# HOW TO COMPLETE THIS TASK
Show every line in the records below that contains the word "backups".

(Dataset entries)
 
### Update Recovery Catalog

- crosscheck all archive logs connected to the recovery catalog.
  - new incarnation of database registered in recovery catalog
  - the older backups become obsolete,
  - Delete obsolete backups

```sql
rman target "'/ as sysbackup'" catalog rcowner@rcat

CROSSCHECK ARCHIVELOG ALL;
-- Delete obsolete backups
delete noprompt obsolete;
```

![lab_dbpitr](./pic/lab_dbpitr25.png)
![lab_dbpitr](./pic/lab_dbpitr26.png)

# RESULT OF THIS EXERCISE
  - the older backups become obsolete,
  - Delete obsolete backups
-- Delete obsolete backups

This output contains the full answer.